Never one to rest on his laurels, Gemmell collects the keys to a new bar next Friday, right across from the Barrowland Ballroom, one of Glasgow’s best-known music venues. “It’s not necessarily going to be a cocktail bar, it’s just going to be a great bar,” he says. “It’s going to be closed during the day, and a lot of work we’re doing getting young people into hospitality will be done from there: we’ll be engaging with local schools.”

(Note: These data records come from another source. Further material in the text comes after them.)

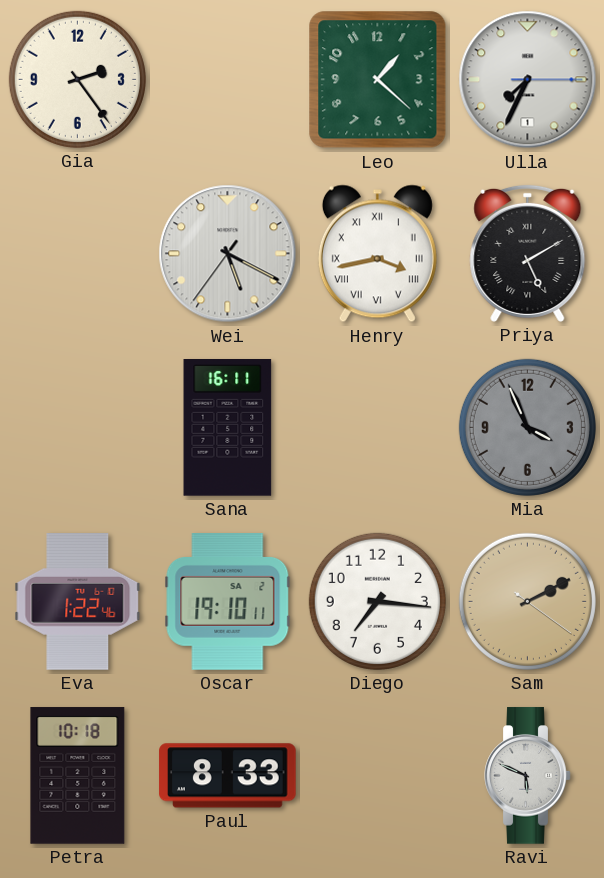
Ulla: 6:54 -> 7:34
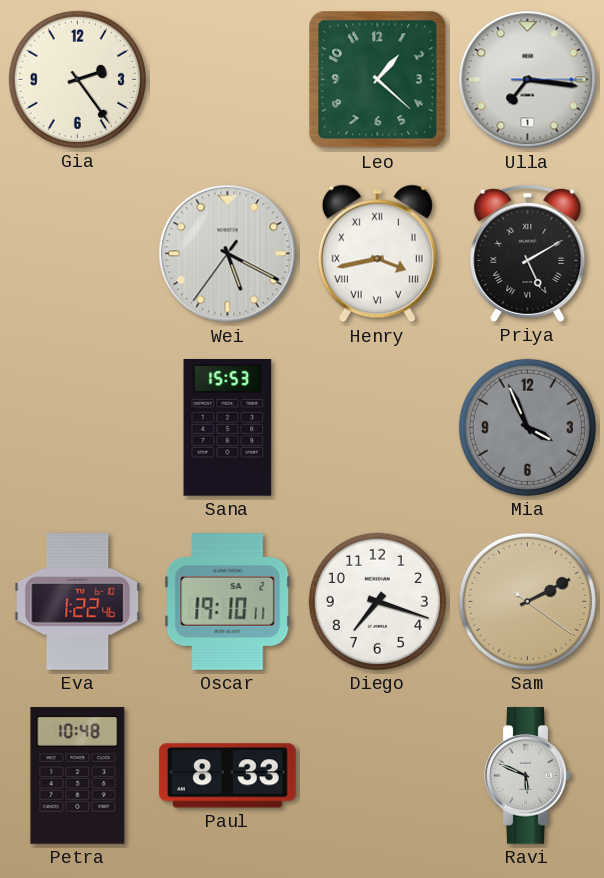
Ulla: 7:34 -> 7:16
Sana: 16:11 -> 15:53
Diego: 7:16 -> 7:18
Petra: 10:18 -> 10:48
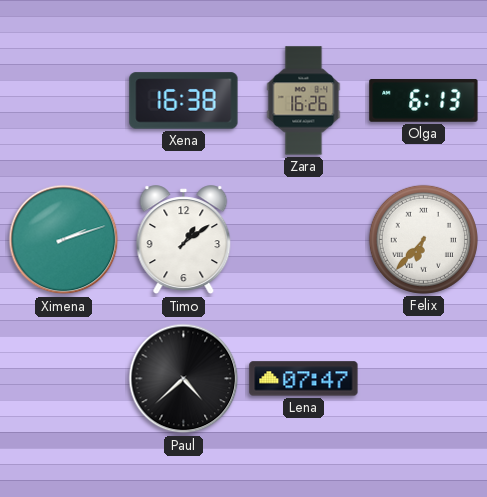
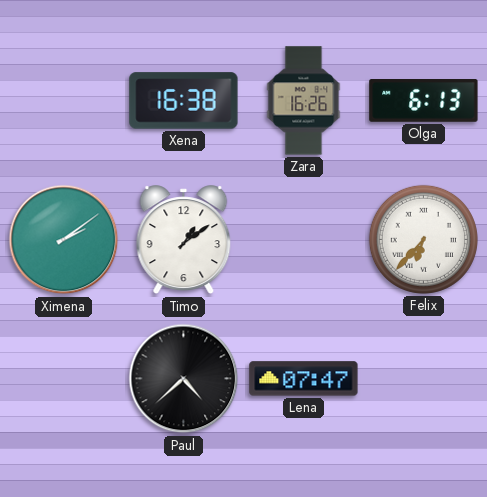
Ximena: 2:12 -> 2:09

All in all, it’s not a bad outcome for a career-ending injury. But then, even growing up in Greenock, Gemmell always knew he was destined for something else. “I always had illusions of grandeur: growing up, I always thought I was better than everyone else, because they wanted to settle down and just have a life in Greenock, and there was no way that was going to happen,” he says. “I’ve always been absolutely confident in what I can achieve when I settle down to something: it’s just being able to channel that.” And with The Drink Cabinet UK, it looks as though he has.